Cultural and Historical Notes
In the culture of this time, a man who raped a virgin was required to marry her, often without the option of divorce later on. In addition he would have to pay whatever bride price the father of the girl demanded. Customs varied, but in Israel the father of the girl could accept the money as a penalty, and still refuse to give his daughter in marriage.
Jacob did not have this option. Jacob was a stranger, and the rapist was the son of the chief of the Hivites. Furthermore, Dinah was still captive in Hamor’s house. When Hamor and Shechem came to visit Jacob, they did not apologize. They simply came to negotiate the price for what they had already taken. Their words were polite, but they hoped to absorb Jacob’s family and its wealth into their community.

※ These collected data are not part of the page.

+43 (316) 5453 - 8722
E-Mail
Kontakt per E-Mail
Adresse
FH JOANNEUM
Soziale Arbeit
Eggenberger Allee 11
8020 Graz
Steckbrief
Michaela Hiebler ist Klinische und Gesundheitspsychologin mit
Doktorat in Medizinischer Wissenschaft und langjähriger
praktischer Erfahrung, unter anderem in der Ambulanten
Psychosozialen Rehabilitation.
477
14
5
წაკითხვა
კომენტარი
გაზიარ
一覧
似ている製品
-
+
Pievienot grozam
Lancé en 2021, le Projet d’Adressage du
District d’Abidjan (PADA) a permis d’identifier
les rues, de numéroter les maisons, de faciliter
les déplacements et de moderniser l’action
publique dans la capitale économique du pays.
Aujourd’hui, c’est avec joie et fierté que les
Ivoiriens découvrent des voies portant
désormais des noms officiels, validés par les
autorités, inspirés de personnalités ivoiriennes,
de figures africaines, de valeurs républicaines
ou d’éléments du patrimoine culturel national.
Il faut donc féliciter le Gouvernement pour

In response, Jacob’s sons made clear that their first consideration was religious and not economic. A male child was offered to God by circumcision. This made each son a member of God’s community, and unified the culture with the same religious values. They would only intermarry with people who were similarly devoted to God.

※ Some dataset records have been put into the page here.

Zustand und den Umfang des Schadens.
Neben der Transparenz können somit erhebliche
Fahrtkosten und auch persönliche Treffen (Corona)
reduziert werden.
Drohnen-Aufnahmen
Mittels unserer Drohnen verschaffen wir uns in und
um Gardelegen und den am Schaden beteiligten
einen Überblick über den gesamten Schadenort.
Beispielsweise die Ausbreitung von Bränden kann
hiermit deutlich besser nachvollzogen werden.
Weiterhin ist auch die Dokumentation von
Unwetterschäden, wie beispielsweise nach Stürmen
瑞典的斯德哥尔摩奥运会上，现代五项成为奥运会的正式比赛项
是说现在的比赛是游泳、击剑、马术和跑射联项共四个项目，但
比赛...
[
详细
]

Hamor and Shechem had no problem adding another God to their system; so long as it meant more wealth and power for them. Even though the ceremony of circumcision was inconvenient and painful, Hamor, as chief, was able to convince the men of the town to agree. For Jacob’s sons, the only way to get their sister back, as they saw it, was to kill her captors, and that is what they did.
1 Basically they were looking for economic advantages.
2 Jacob’s family emphasized their own cultural and spiritual values.